# Fläche von Rechtecken



## Derenei (26. Mai 2012)

Hier die Aufgabenstellung:

Schreibe ein Programm, das die Fläche von Rechtecken berechnet. Folgende 3 Klassen sind zu programmieren:

1) Klasse Point: enthält die beiden Koordinaten eines Punktes. Schreibe einen passenden Konstruktor und eine Methode print(), die die Koordinaten des Punktes auf die Konsole ausgibt. Eine statische Variable soll mitzählen, wieviele Punkte erzeugt wurden.

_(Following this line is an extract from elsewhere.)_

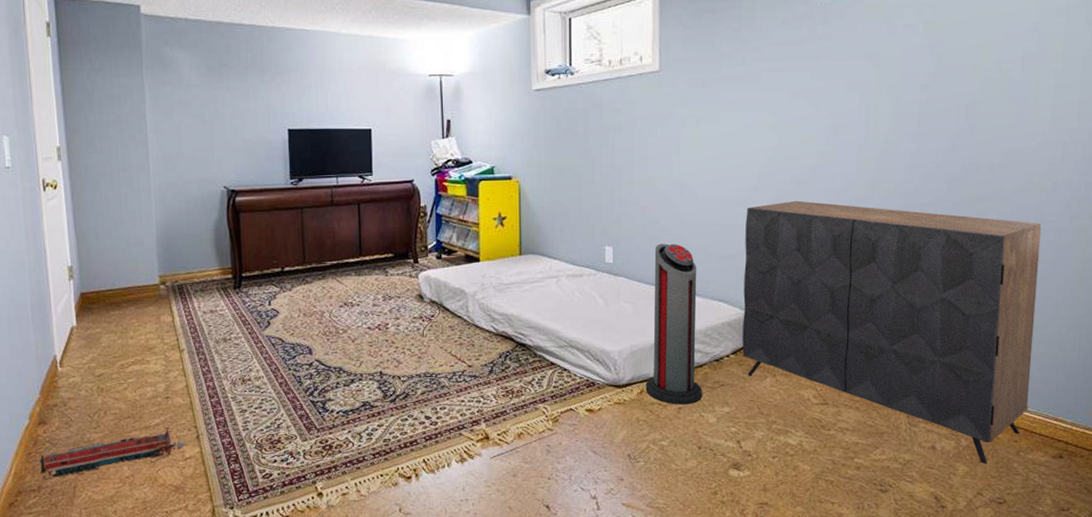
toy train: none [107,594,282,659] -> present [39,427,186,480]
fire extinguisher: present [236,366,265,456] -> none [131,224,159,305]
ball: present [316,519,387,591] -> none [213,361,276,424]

2) Klasse Rectangle: enthält 2 Objekte des Typs Point als Variable. Schreibe einen Konstruktor, der ein Rechteck aus 2 Parametern des Typs Point (linke obere Ecke und rechte untere Ecke des Rechtecks) erzeugt und einen, der ein Rechteck aus 4 int-Werten (jeweils 2 x u. y-Koordinaten) erzeugt. Auch hier soll es eine Methode print() geben, die die Punkte des Rechtecks auf die Konsole ausgibt (es sollen als in dieser Methode die print-Methoden von Point aufgerufen werden). Eine statische Variable soll mitzählen, wieviele Rechtecke erzeugt wurden.
Die Methode area() soll die Fläche des Rechtecks zurückgeben (zeichne eine kleine Skizze, dann sollte sofort klar sein, wie man die Fläche berechnen kann).

Erstelle für die Klassen Point und Rectangle eine sinnvolle JavaDoc!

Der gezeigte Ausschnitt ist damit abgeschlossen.